I'd go along with that if they snuck him in for a tag in the career debut, or tried to sneak him in for a tag after a dud. But Golden Man bombed in his debut for $50K. Dropped to $32K and bombed again. Was unimpressive next time at $25K. And finally broke through the maiden ranks in his second try at the $12.5K level. After that impressive win they still didn't think enough of him to go any further than $25K NW2L.

Quote:
Originally Posted by parsixfarms
In Golden Man's first race off the claim, he won a NW1X allowance score at Gulfstream, in very fast time. He was super impressive in that race, defeating subsequent Lexington Stakes winner Coin Silver.

I'm not sure whether Coin Silver panned out to be a real barometer of talent.

Quote:
Originally Posted by parsixfarms
Then his owners at the time (Sandy Goldfarb and Michael Dubb) supplemented Golden Man to the Preakness for $100,000, but he was excluded from the race when it oversubscribed (Giacomo didn't scare anyone off). He ran third in the Peter Pan, where he was only 5-1 in the wagering.
That he was supplemented to the Preakness and went off at 5-1 in the Peter Pan are both interesting -- but the results of the races he ran in are more interesting.
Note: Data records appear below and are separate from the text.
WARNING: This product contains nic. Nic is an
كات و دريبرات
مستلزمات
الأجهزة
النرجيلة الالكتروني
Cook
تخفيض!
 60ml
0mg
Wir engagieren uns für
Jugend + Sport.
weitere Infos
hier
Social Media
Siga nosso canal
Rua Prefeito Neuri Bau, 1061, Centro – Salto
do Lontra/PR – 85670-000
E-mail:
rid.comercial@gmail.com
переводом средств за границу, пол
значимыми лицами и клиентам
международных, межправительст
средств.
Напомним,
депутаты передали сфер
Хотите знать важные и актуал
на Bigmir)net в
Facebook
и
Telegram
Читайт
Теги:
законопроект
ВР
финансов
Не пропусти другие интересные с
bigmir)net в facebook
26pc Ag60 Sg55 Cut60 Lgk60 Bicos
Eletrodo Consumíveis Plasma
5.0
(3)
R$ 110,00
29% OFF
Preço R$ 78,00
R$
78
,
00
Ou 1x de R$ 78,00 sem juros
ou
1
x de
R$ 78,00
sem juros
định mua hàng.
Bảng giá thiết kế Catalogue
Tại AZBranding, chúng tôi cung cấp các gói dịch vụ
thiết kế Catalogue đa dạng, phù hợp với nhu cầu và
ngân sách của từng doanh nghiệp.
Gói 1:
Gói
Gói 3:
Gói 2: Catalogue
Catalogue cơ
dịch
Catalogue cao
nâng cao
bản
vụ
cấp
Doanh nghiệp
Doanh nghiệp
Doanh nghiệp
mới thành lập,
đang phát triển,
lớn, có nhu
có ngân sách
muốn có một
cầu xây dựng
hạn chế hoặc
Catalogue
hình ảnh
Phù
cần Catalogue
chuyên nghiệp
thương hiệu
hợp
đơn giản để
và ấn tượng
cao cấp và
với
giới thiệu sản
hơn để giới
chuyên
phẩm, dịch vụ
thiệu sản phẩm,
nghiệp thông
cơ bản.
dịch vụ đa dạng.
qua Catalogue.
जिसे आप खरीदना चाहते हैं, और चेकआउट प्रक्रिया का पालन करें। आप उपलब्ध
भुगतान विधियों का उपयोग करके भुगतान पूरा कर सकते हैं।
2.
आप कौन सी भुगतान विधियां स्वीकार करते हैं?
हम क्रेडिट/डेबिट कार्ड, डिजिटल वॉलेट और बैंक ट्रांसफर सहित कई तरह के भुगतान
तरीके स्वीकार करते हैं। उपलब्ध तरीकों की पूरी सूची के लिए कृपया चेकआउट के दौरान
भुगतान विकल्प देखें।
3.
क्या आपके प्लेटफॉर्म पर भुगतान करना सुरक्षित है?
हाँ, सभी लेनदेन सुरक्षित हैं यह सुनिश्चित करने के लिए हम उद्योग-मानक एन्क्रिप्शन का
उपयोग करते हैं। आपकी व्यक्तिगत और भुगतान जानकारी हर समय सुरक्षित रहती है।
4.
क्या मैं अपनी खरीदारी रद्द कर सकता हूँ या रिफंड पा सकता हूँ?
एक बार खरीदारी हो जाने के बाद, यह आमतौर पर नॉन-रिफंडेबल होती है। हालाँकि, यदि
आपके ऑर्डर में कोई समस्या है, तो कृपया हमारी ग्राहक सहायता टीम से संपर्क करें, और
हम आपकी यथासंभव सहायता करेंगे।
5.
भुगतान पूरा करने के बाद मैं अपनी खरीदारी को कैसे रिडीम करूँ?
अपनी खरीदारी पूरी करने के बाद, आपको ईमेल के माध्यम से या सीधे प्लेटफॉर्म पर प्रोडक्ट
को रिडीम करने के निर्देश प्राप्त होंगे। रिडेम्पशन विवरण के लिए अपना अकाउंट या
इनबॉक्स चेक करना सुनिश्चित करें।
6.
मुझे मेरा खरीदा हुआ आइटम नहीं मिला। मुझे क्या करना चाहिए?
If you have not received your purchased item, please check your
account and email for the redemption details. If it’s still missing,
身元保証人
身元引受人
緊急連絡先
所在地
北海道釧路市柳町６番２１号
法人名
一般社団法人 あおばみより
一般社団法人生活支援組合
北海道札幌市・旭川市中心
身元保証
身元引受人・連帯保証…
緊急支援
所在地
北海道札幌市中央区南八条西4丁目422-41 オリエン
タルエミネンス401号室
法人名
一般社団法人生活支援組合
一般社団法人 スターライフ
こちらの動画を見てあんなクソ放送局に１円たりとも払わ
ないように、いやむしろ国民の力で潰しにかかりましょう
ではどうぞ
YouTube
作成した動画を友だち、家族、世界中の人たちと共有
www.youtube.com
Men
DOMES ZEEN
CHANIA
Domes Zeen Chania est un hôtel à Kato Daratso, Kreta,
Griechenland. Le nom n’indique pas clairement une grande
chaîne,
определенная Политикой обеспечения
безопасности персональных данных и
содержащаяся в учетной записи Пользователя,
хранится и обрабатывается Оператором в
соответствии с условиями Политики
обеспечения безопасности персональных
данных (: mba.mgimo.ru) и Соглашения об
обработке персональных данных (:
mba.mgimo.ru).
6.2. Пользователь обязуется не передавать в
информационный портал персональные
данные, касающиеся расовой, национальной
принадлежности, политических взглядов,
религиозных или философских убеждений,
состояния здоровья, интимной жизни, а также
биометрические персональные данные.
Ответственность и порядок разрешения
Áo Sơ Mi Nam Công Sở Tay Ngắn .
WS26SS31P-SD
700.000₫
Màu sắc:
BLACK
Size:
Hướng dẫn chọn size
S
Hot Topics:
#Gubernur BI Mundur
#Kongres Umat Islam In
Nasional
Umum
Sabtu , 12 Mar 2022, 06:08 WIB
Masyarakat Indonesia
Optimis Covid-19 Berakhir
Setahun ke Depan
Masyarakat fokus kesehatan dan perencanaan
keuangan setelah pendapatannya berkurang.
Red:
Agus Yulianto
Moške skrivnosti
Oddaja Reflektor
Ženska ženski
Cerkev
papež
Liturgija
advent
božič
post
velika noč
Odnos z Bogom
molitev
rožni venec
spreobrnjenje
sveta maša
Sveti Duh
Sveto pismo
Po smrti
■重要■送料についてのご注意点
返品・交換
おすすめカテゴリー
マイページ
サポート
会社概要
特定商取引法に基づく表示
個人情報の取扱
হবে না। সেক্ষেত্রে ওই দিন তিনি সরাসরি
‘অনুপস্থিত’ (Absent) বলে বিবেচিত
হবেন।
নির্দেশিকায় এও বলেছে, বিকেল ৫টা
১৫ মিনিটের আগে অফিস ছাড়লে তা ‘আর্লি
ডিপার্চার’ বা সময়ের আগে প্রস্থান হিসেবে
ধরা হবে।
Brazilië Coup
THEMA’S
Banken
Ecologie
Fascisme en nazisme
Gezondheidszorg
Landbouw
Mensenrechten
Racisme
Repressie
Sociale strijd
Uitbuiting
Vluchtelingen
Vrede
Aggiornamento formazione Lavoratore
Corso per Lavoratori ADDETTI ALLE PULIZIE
He finished third in the Peter Pan and the Long Branch -- both before the back-to-back efforts [the Long Branch was the first of those].

Hardly super exciting.

And the horse that won that year's Peter Pan? Oratory -- never ran again after suffering a broken bone in a subsequent workout. Only five career starts and none spaced closer than 22 days. I'd call him a real up-and-comer -- but what do we blame his subsequent non-career on?